There are three distinct routes to market for CSPs offering M2M solutions: co-selling partners’ solutions; selling or reselling their own solutions; and acquiring solutions. One of the most viable options for CSPs will be for them to form partnerships that provide M2M infrastructure hardware such as modems, modules, and equipment. Hardware manufacturing is not a core business for CSPs, and hence it would be more advantageous for them to partner to provide this piece of the value chain to enterprises. A CSP’s core competency lies in knowledge of networks, connectivity, and managed services, so offering connectivity and a platform layer exploits its strengths.

For those CSPs that have their own systems integration businesses, they can incorporate a series of as well. The application layer presents the biggest conundrum in a CSP’s route-to-market strategy. Some providers are capable of offering their own viable, well supported applications for many M2M solutions, while others are not. In almost all cases, CSPs will need to partner with credible application partners that specialize in the development, testing, and management of applications. Those application vendors that have expertise in both on-premise and cloud-based solutions will be most desirable.


No CSP has a toolset sufficient to offer a complete end-to-end M2M solution for the countless number of opportunities in the market, and this speaks to the need for value-added partnerships. When looking for partners, CSPs will want ones with strong, complementary technologies – such as device management, data management, or connectivity in other regions – as well as indirect channels for the marketing of M2M solutions.

In creating a profitable M2M business, it is of paramount importance to pick the best partners rather than the greatest number of partners. CSPs must review the partnership landscape systematically, by geography and application, in order to find those best suited to their needs. It is important to keep in mind that the best partners for providing M2M services to the utility and energy sector may be different from the best partners in offering services to the healthcare sector. To complicate matters further, the best partners can often vary by region of the world or country.

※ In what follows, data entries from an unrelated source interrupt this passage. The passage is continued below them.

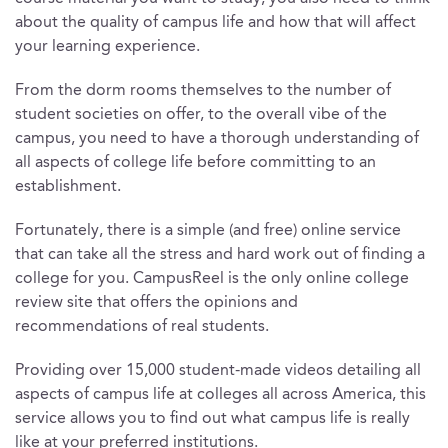
about the quality of campus life and how that will affect
your learning experience.
From the dorm rooms themselves to the number of
student societies on offer, to the overall vibe of the
campus, you need to have a thorough understanding of
all aspects of college life before committing to an
establishment.
Fortunately, there is a simple (and free) online service
that can take all the stress and hard work out of finding a
college for you. CampusReel is the only online college
review site that offers the opinions and
recommendations of real students.
Providing over 15,000 student-made videos detailing all
aspects of campus life at colleges all across America, this
service allows you to find out what campus life is really
like at your preferred institutions.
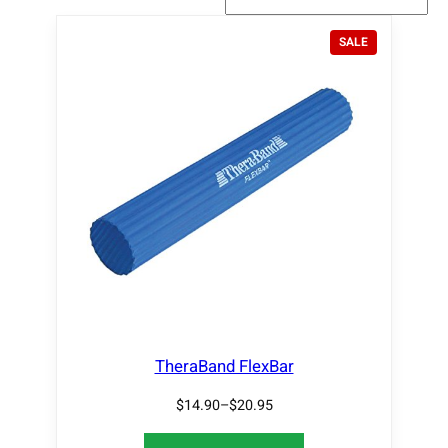
P
SALE
R
O
D
U
C
T
O
N
S
A
L
E
TheraBand FlexBar
$
14.90
–
$
20.95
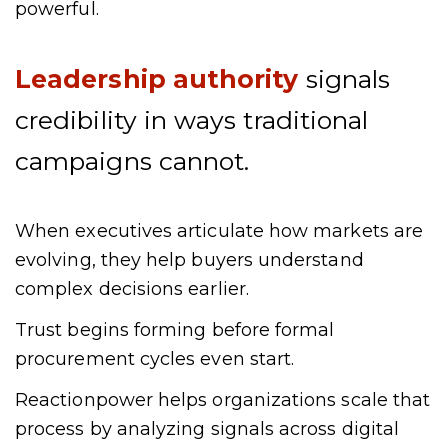
powerful.
Leadership authority
signals
credibility in ways traditional
campaigns cannot.
When executives articulate how markets are
evolving, they help buyers understand
complex decisions earlier.
Trust begins forming before formal
procurement cycles even start.
Reactionpower helps organizations scale that
process by analyzing signals across digital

A CSP should establish an identity or image of itself in the M2M market. A CSP can use its existing brand – sometimes a consumer brand, but often an enterprise brand – to build its M2M marketing image. It is important that CSPs understand existing market perceptions of their strengths and weaknesses when attempting to offer M2M solutions, because M2M is one of those technology solutions in which connectivity meets IT. Enterprise IT departments play a very strong role in decision making for, and implementation of, M2M solutions. Sometimes IT departments are less willing to engage a CSP in heavy technology implementations than they are a systems integrator (SI), other IT channel partner, or IT vendor. Remember that many of these M2M solutions hinge on an application – of which many are customized and in their first generation versions.

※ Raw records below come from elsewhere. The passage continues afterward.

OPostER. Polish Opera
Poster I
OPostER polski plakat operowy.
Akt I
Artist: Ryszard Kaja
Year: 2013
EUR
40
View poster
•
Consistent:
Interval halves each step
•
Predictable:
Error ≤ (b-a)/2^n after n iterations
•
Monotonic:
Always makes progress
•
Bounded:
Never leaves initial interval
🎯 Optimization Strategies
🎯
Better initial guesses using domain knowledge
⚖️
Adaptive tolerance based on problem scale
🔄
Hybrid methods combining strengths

The risks for IT managers are high and, consequently, decisions often favor incumbents, which in this case are SIs and various IT suppliers. In some instances, it would be best for CSPs to have a “behind the scenes” presence and to allow the partner to front the bid, as is the case with many complex enterprise IT projects.

A foundation for success

Much of the value in operating an M2M business unit will be realized after three to five years, when the number of device connections is three to five times that of today. Up-front investment in these M2M business units is significant and competition for investment capital within CSPs is high, so initially there will be some risk. But with 2.1 billion device connections and US$51 billion of connectivity-related ARPU by 2021,

M2M provides savvy CSPs with the opportunity to create new, profitable, growth-centric businesses. To be successful, however, CSPs must properly scope and scale these new M2M business units, decide where to participate in the supply chain, pick the best partners, and create meaningful branding for these businesses.

Building an M2M business has some unique requirements; however, CSPs have the core assets to help connect people, things, and machines across the world.